**EXERCISE BRIEF:**
The entries below contain a line with "Based on this" and a line with "(2) The exemption". Quote exactly those two lines and all lines between them.

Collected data
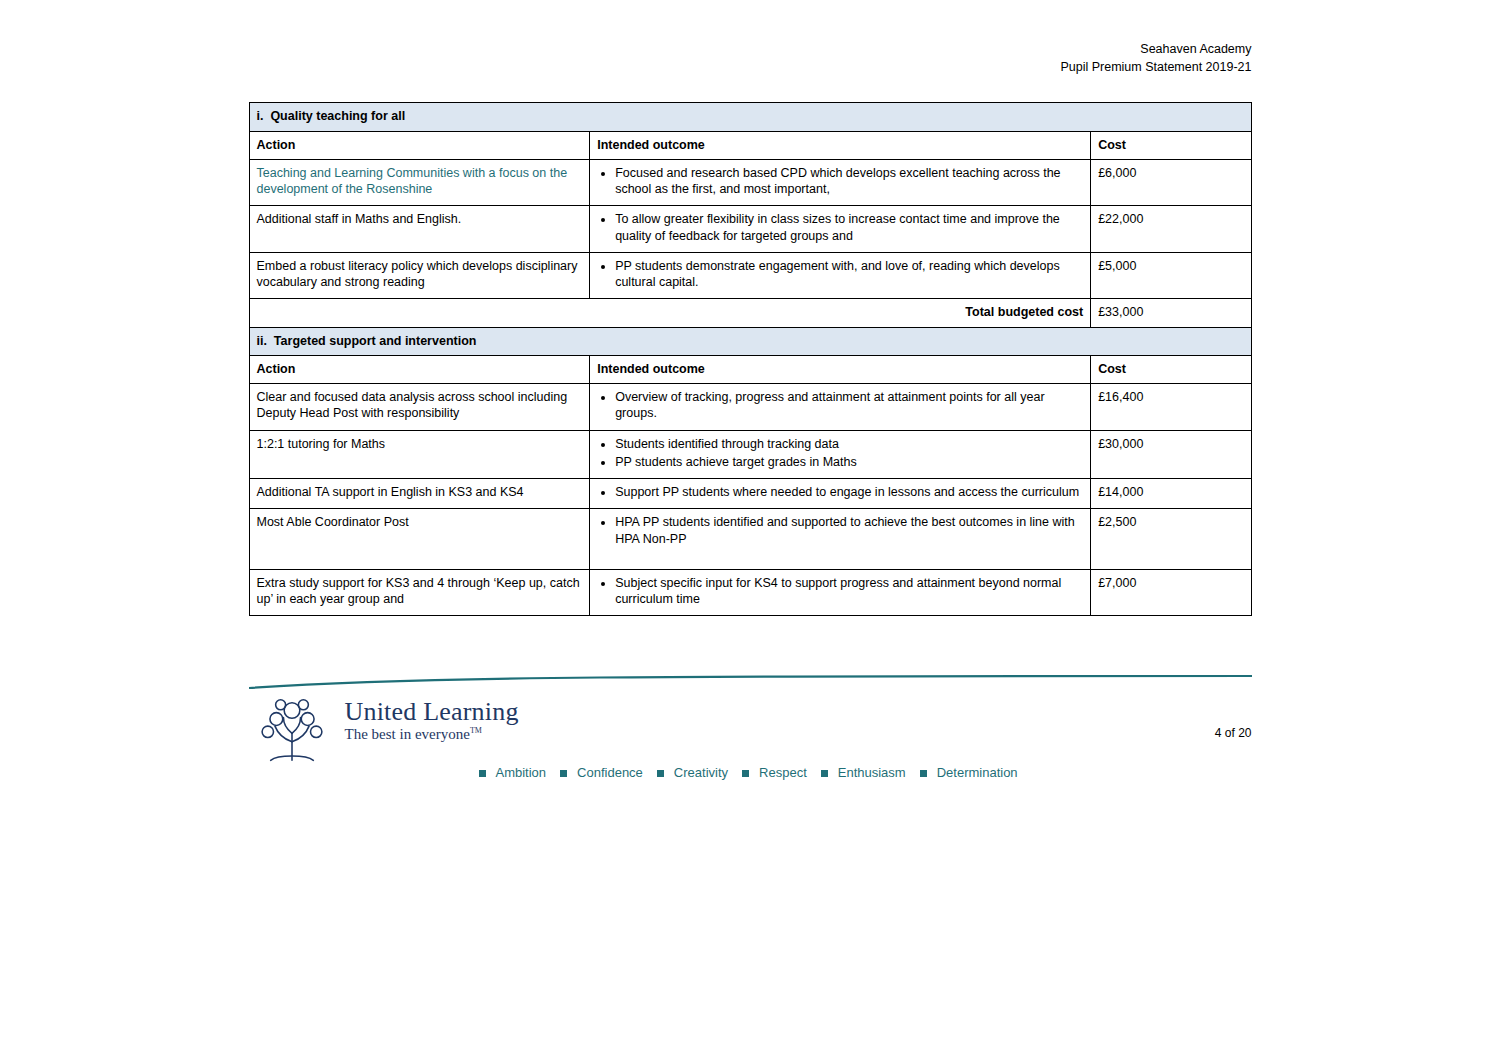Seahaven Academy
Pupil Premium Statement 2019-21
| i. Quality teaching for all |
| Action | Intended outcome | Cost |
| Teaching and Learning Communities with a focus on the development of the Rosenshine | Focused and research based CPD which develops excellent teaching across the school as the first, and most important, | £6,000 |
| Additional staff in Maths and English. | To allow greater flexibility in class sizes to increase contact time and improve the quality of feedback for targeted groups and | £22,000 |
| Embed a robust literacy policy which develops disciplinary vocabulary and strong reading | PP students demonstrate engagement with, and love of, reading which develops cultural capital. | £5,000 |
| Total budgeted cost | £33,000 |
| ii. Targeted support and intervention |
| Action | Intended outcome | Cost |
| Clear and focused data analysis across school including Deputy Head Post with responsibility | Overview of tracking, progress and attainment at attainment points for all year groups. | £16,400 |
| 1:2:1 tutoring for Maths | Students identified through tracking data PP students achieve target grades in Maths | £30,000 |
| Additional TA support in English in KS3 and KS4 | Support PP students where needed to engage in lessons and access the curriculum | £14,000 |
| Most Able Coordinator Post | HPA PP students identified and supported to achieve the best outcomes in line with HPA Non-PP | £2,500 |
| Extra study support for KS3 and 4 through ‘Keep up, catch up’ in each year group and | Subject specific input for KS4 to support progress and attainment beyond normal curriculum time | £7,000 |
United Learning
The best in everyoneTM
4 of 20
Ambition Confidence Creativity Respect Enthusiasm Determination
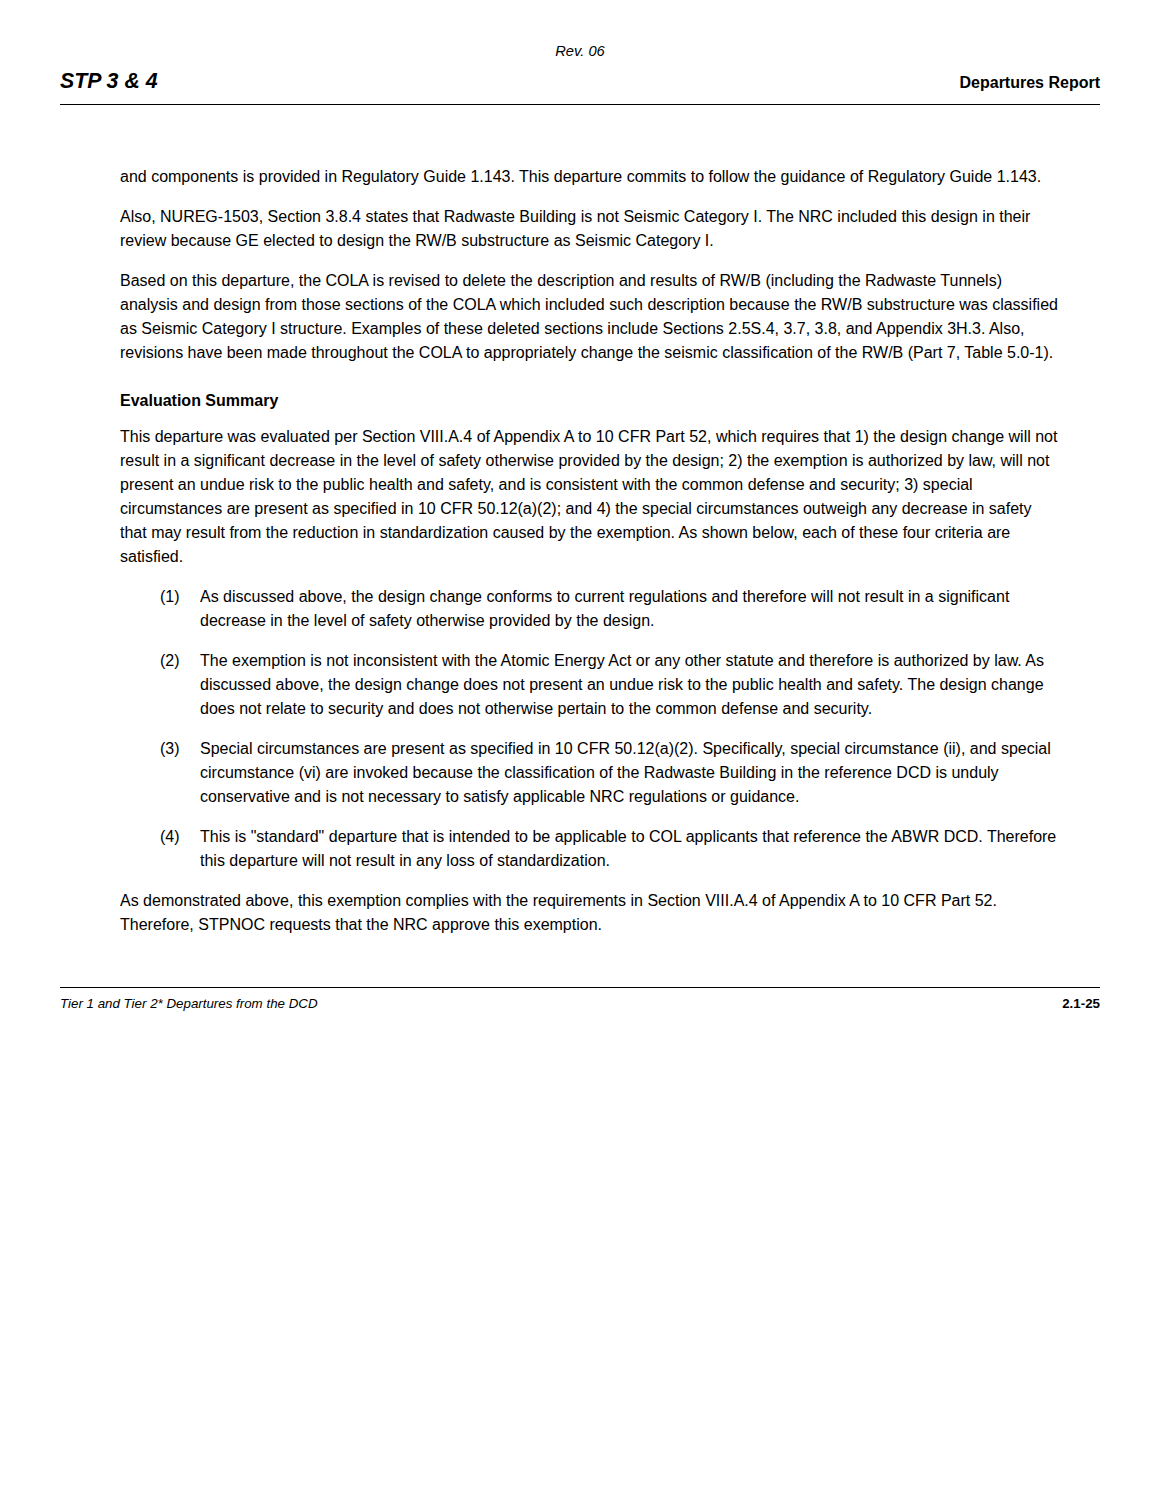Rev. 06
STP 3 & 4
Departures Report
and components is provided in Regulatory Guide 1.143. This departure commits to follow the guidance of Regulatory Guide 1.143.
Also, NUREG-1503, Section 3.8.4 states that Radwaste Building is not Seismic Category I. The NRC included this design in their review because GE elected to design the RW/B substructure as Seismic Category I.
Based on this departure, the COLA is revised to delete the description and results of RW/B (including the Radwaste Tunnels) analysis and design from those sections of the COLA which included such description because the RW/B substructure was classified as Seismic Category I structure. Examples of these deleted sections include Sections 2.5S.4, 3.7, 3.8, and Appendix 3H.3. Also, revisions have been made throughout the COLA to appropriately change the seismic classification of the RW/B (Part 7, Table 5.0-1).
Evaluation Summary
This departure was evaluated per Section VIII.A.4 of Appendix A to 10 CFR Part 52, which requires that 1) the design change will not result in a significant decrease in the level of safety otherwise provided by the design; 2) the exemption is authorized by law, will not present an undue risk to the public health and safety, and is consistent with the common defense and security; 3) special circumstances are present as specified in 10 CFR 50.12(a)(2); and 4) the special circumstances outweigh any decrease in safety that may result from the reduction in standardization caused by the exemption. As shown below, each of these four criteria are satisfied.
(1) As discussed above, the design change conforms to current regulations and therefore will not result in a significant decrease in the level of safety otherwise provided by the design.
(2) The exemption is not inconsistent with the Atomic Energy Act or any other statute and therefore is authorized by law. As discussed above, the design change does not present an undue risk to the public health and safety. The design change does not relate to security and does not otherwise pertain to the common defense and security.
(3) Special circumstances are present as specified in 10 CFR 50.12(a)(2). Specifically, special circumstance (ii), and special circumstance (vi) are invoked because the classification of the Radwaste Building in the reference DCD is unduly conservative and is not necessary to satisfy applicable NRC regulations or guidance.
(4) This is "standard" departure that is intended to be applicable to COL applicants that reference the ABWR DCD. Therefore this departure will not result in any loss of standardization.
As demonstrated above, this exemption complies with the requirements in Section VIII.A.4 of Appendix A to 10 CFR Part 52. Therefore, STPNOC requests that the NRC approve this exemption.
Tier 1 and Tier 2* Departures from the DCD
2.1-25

---

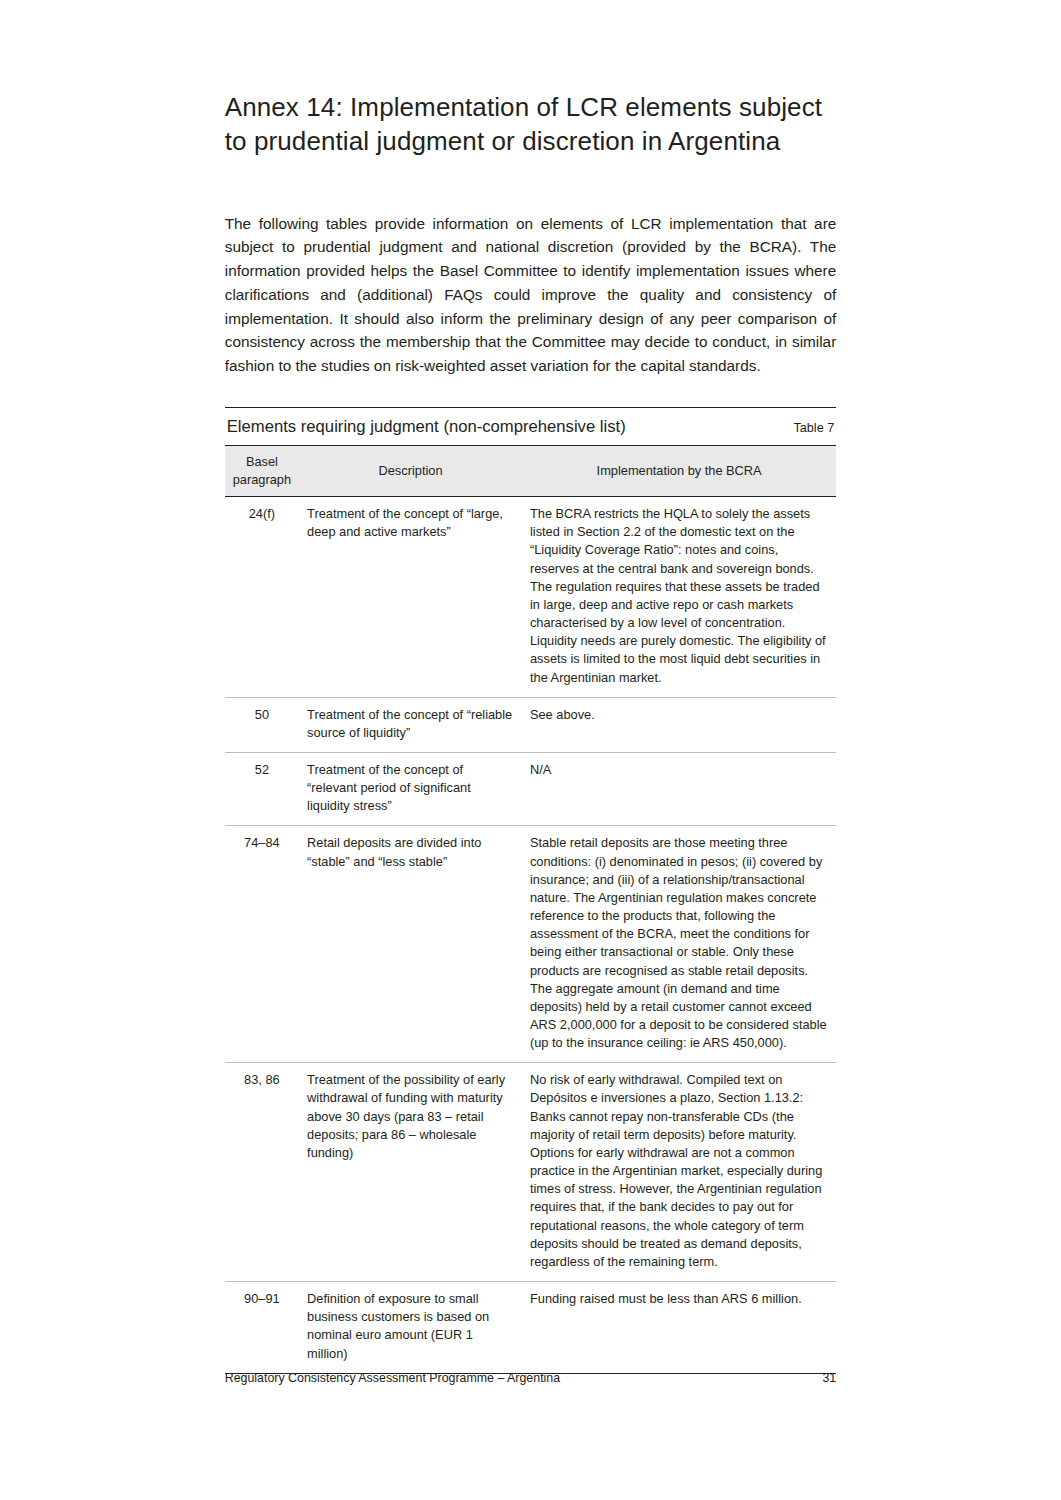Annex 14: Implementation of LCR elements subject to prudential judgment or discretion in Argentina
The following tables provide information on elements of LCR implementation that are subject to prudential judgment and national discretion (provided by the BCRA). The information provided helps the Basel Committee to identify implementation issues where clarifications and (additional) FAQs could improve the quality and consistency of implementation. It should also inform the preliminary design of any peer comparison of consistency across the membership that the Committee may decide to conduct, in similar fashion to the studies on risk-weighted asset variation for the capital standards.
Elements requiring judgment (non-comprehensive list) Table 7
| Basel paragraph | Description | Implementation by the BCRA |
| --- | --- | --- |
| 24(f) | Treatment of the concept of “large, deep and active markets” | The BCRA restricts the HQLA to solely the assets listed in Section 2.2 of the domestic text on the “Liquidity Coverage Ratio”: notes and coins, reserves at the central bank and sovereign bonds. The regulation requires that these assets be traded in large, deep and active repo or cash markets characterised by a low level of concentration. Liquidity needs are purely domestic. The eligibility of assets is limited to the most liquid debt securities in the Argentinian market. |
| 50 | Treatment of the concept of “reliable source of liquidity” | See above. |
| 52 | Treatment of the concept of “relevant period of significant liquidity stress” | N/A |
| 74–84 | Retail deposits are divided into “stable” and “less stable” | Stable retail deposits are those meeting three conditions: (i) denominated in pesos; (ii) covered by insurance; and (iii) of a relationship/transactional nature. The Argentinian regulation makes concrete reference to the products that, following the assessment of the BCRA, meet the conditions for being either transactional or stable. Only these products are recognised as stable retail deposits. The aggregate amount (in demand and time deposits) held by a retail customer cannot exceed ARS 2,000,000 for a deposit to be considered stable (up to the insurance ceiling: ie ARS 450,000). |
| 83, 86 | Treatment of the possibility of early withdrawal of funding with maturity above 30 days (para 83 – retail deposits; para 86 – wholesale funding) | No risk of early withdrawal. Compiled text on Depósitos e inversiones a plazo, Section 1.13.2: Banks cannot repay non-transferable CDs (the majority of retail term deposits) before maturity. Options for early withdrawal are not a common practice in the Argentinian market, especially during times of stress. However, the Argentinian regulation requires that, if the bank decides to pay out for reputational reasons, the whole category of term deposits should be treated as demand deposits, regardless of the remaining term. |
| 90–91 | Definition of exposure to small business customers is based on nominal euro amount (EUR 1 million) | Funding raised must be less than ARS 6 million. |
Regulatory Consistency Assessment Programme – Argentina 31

--

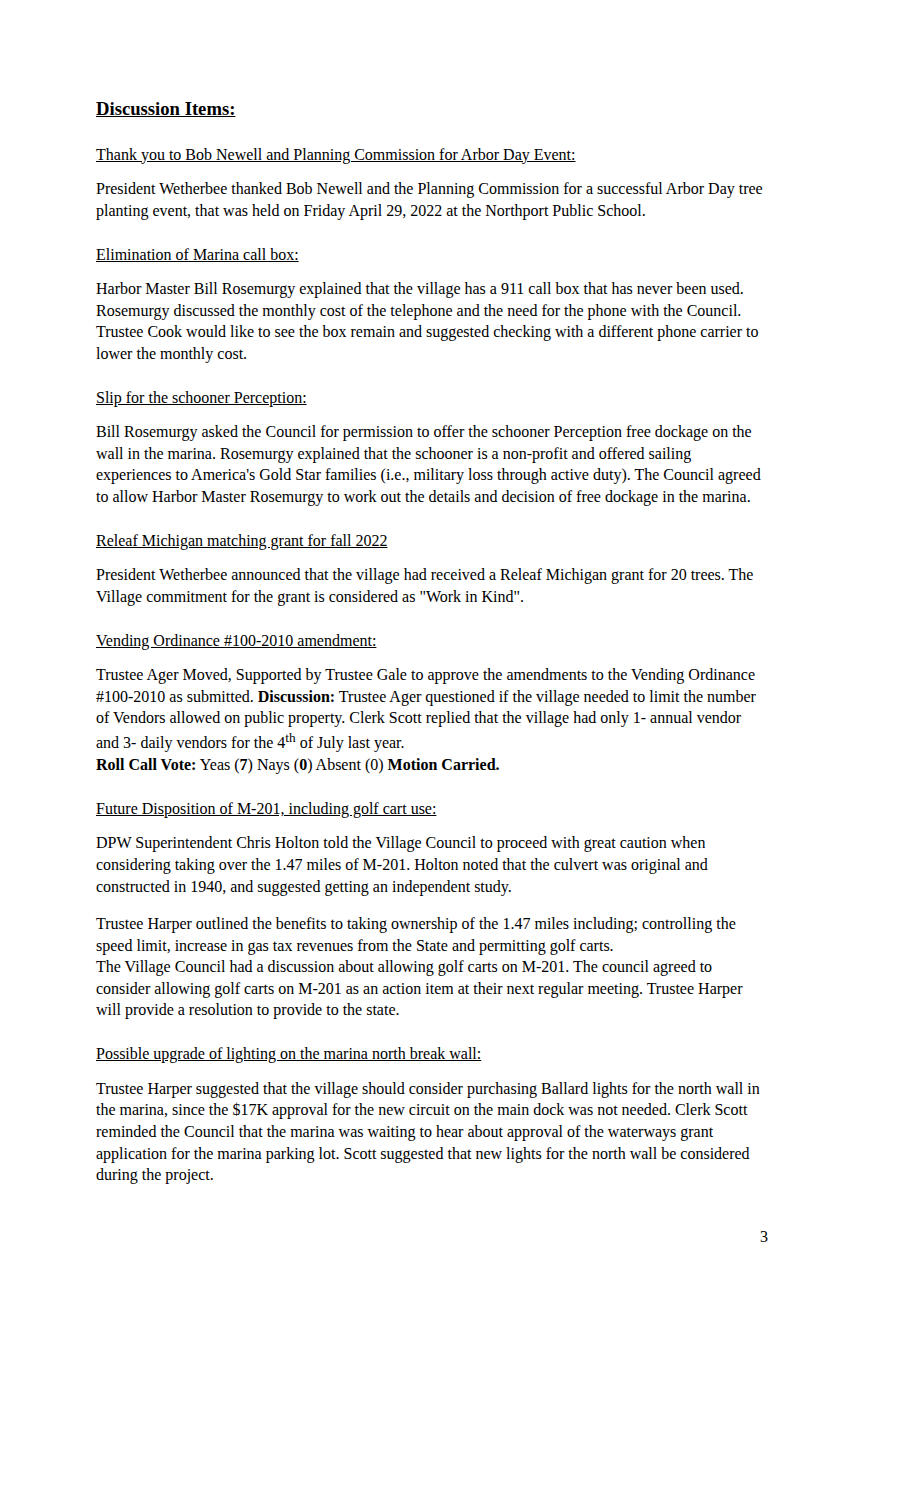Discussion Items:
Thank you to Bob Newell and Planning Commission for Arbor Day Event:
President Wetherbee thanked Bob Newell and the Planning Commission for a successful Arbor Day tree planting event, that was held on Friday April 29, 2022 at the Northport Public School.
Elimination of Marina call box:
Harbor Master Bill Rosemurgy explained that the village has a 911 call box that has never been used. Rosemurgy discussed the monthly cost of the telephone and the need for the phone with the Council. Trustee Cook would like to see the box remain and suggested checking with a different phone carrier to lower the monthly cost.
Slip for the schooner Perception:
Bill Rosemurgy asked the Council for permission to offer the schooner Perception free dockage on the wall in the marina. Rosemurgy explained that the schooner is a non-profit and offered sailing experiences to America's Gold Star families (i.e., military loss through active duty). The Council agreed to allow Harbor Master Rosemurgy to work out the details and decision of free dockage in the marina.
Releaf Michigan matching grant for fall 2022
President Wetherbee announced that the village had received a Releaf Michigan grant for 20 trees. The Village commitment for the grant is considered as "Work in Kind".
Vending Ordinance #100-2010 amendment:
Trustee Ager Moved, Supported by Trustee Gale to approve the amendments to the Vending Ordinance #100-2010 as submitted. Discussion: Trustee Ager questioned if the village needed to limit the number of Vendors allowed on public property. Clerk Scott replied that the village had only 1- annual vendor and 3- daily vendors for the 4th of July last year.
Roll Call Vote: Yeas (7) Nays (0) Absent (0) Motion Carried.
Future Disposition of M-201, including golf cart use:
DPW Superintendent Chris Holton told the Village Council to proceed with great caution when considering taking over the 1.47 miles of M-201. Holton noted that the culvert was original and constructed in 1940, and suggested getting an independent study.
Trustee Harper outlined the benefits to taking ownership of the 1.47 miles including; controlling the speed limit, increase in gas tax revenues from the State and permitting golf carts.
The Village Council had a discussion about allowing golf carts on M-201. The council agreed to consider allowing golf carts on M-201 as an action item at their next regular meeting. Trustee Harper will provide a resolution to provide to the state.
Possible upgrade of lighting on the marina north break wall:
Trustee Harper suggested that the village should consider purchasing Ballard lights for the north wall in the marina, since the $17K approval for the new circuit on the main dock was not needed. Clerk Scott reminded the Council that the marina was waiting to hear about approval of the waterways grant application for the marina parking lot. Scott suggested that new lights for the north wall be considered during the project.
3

**FINAL ANSWER:**
Based on this departure, the COLA is revised to delete the description and results of RW/B (including the Radwaste Tunnels) analysis and design from those sections of the COLA which included such description because the RW/B substructure was classified as Seismic Category I structure. Examples of these deleted sections include Sections 2.5S.4, 3.7, 3.8, and Appendix 3H.3. Also, revisions have been made throughout the COLA to appropriately change the seismic classification of the RW/B (Part 7, Table 5.0-1).
Evaluation Summary
This departure was evaluated per Section VIII.A.4 of Appendix A to 10 CFR Part 52, which requires that 1) the design change will not result in a significant decrease in the level of safety otherwise provided by the design; 2) the exemption is authorized by law, will not present an undue risk to the public health and safety, and is consistent with the common defense and security; 3) special circumstances are present as specified in 10 CFR 50.12(a)(2); and 4) the special circumstances outweigh any decrease in safety that may result from the reduction in standardization caused by the exemption. As shown below, each of these four criteria are satisfied.
(1) As discussed above, the design change conforms to current regulations and therefore will not result in a significant decrease in the level of safety otherwise provided by the design.
(2) The exemption is not inconsistent with the Atomic Energy Act or any other statute and therefore is authorized by law. As discussed above, the design change does not present an undue risk to the public health and safety. The design change does not relate to security and does not otherwise pertain to the common defense and security.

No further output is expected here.